Written by: Susan Delacourt
On Feb. 14, 1981, more than a thousand women converged on the West Block of Parliament Hill for a gathering that would result in a major constitutional achievement – gender-equality protection in the Charter of Rights and Freedoms.
It began as an act of defiance in the midst of Pierre Trudeau’s efforts to bring a new Constitution Act to Canada.
While much progress had been made in defining some rights in the initial negotiations over the constitution and Charter, a big question mark still loomed over women’s rights as 1980 drew to a close. Large hopes were pinned on a women’s-rights conference planned for early 1981. But the meeting was abruptly cancelled by the Liberal government in January.

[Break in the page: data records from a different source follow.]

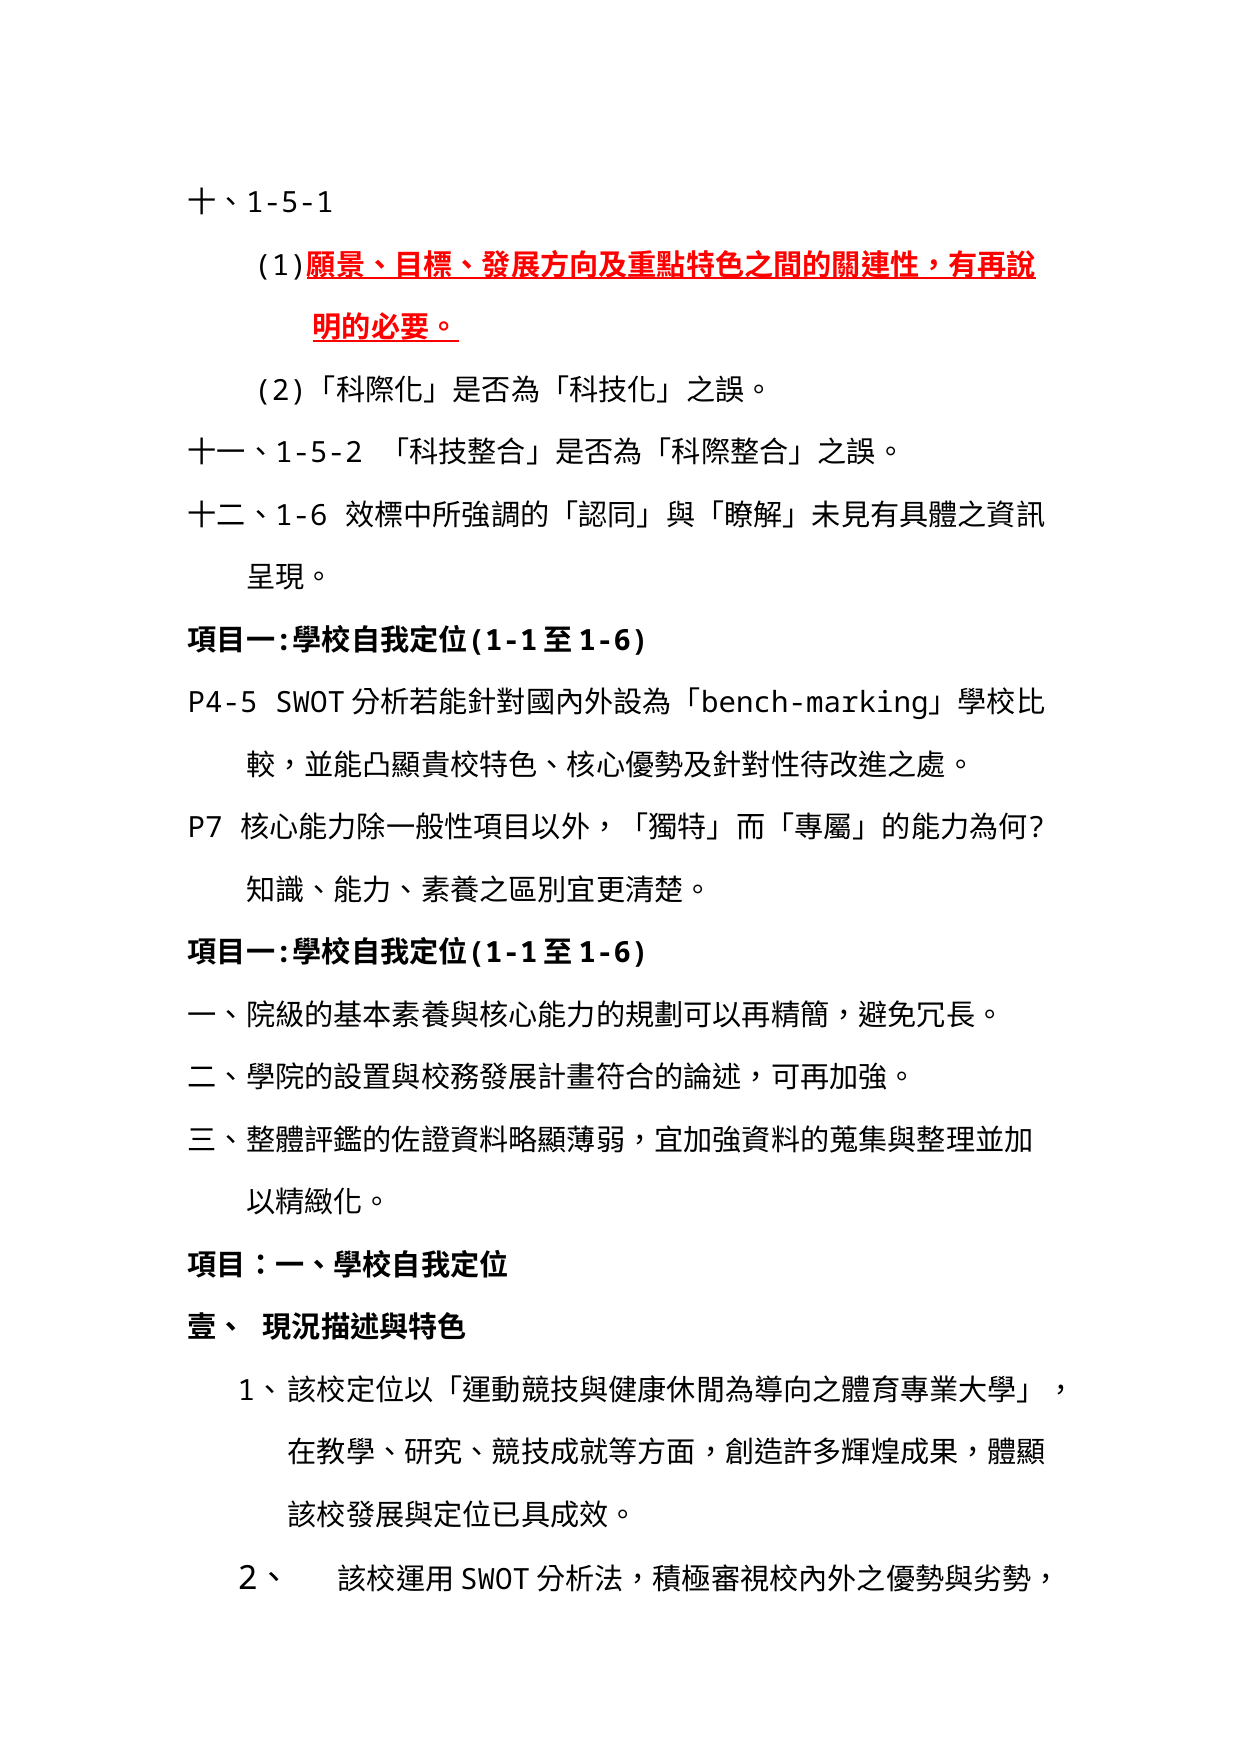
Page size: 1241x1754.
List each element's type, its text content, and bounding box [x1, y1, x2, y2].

text (2)「科際化」是否為「科技化」之誤。 [254, 346, 1053, 408]
text P4-5 SWOT分析若能針對國內外設為「bench-marking」學校比較，並能凸顯貴校特色、核心優勢及針對性待改進之處。 [187, 658, 1053, 783]
list 現況描述與特色 [187, 1283, 1053, 1346]
list 該校運用SWOT分析法，積極審視校內外之優勢與劣勢，存在的機會與威脅，擬訂具體可行策略，朝向校務發展遠景與目標邁進。 [237, 1533, 1053, 1596]
list 該校定位以「運動競技與健康休閒為導向之體育專業大學」，在教學、研究、競技成就等方面，創造許多輝煌成果，體顯該校發展與定位已具成效。 [237, 1346, 1053, 1533]
text 二、學院的設置與校務發展計畫符合的論述，可再加強。 [187, 1033, 1053, 1096]
text (1)願景、目標、發展方向及重點特色之間的關連性，有再說明的必要。 [254, 221, 1053, 346]
text P7 核心能力除一般性項目以外，「獨特」而「專屬」的能力為何?知識、能力、素養之區別宜更清楚。 [187, 783, 1053, 908]
text 十一、1-5-2 「科技整合」是否為「科際整合」之誤。 [187, 408, 1053, 471]
text 十二、1-6 效標中所強調的「認同」與「瞭解」未見有具體之資訊呈現。 [187, 471, 1053, 596]
text 一、院級的基本素養與核心能力的規劃可以再精簡，避免冗長。 [187, 971, 1053, 1033]
text 三、整體評鑑的佐證資料略顯薄弱，宜加強資料的蒐集與整理並加以精緻化。 [187, 1096, 1053, 1221]
text 項目：一、學校自我定位 [187, 1221, 1053, 1283]
text 項目一:學校自我定位(1-1至1-6) [187, 596, 1053, 658]
text 十、1-5-1 [187, 158, 1053, 221]
text 項目一:學校自我定位(1-1至1-6) [187, 908, 1053, 971]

Doris Anderson, the trail-blazing former editor of Chatelaine magazine, resigned her position as head of the Canadian Advisory Council on the Status of Women in protest at the cancellation. Suddenly, women in the halls of power in Ottawa and all over the country were galvanized – they would hold their own “ad hoc” conference on Valentine’s Day, 1981.

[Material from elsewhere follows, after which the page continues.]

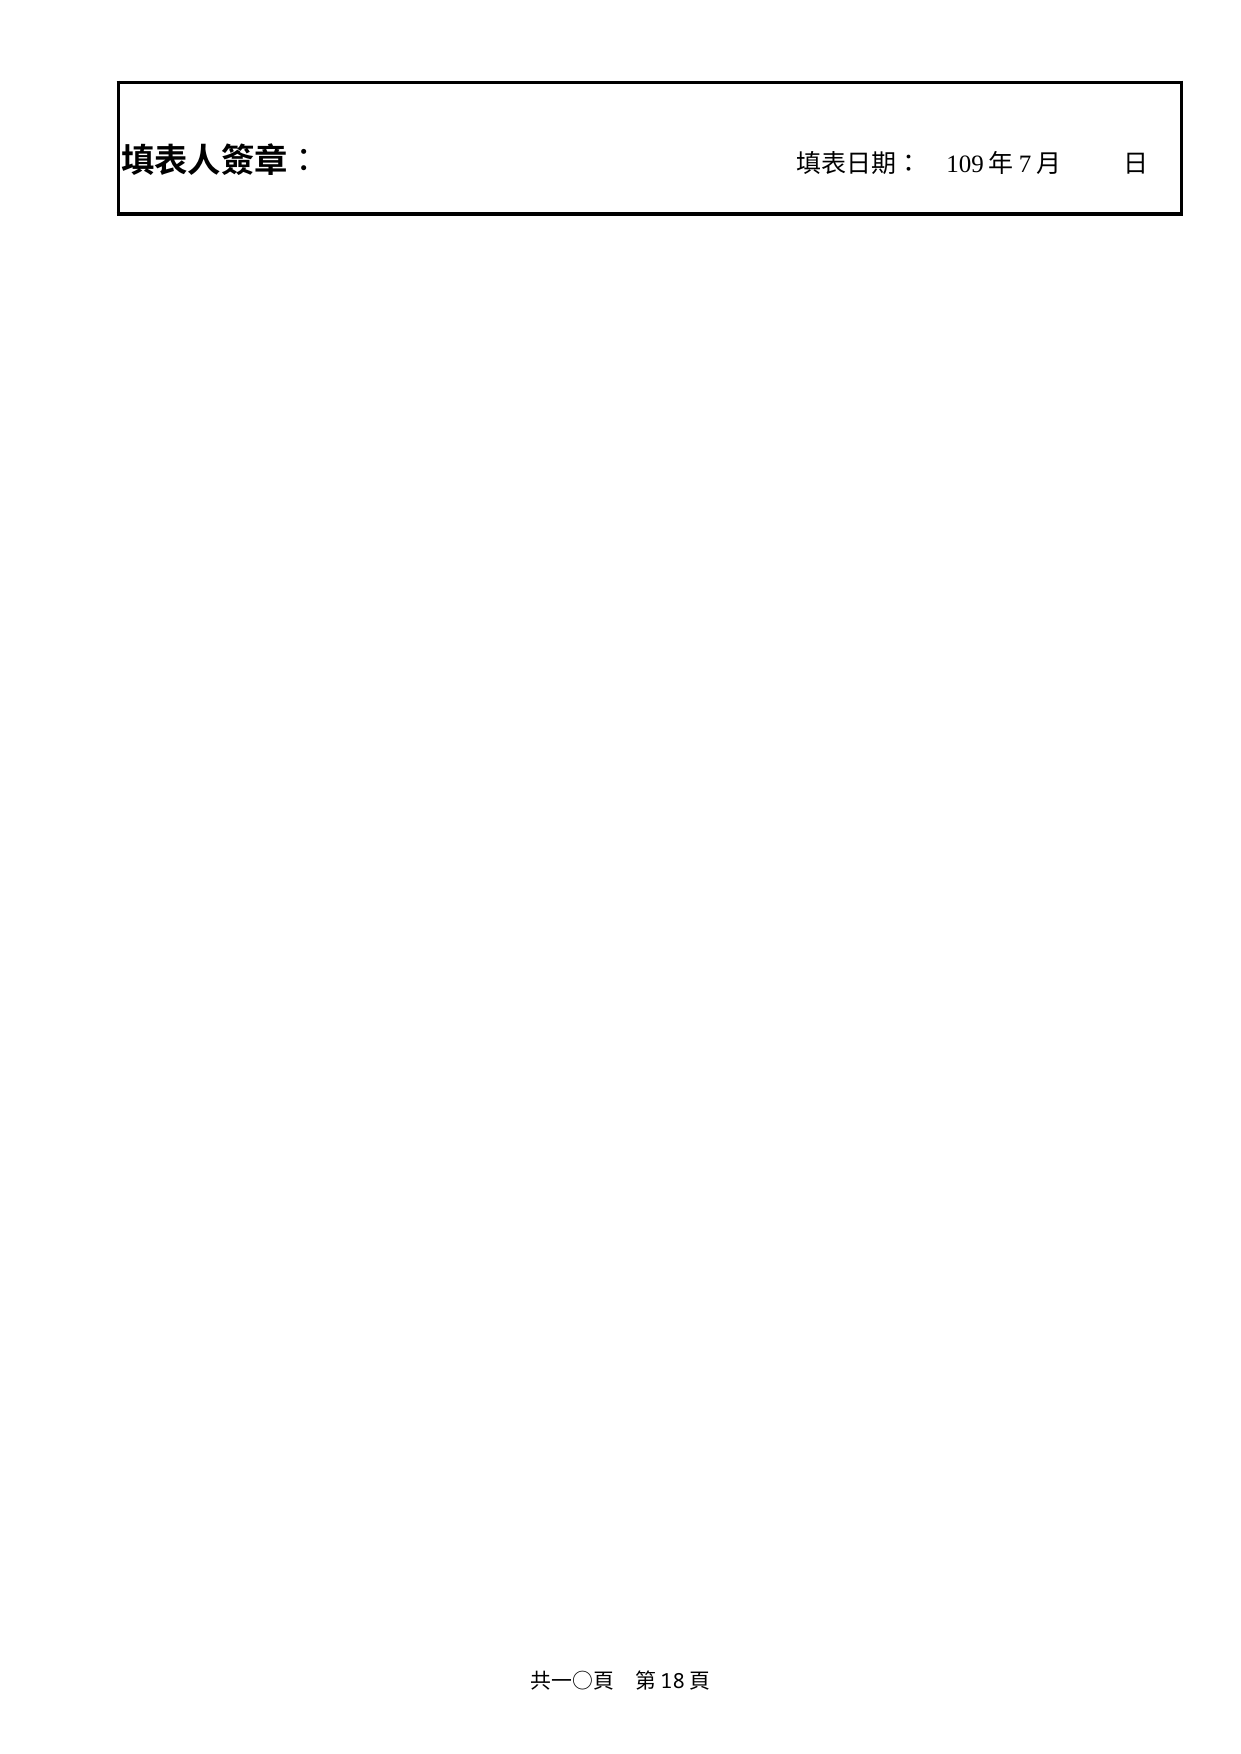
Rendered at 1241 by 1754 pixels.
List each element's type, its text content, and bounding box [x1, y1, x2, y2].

table_cell 填表人簽章： 填表日期： 109年7月 日 [120, 84, 1180, 212]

The conference and the committee, called “Ad Hockers” became a powerful force for change and made it impossible for the architects of the new Constitution Act to ignore women’s equality rights. By April, 1981, just a couple of months later, Canada had a new Charter of Rights that included Section 28, which states:
Notwithstanding anything in this Charter, the rights and freedoms referred to in it are guaranteed equally to male and female persons.
Nothing ad hoc about that, but a testament to a historic Valentine’s Day on Parliament Hill in 1981.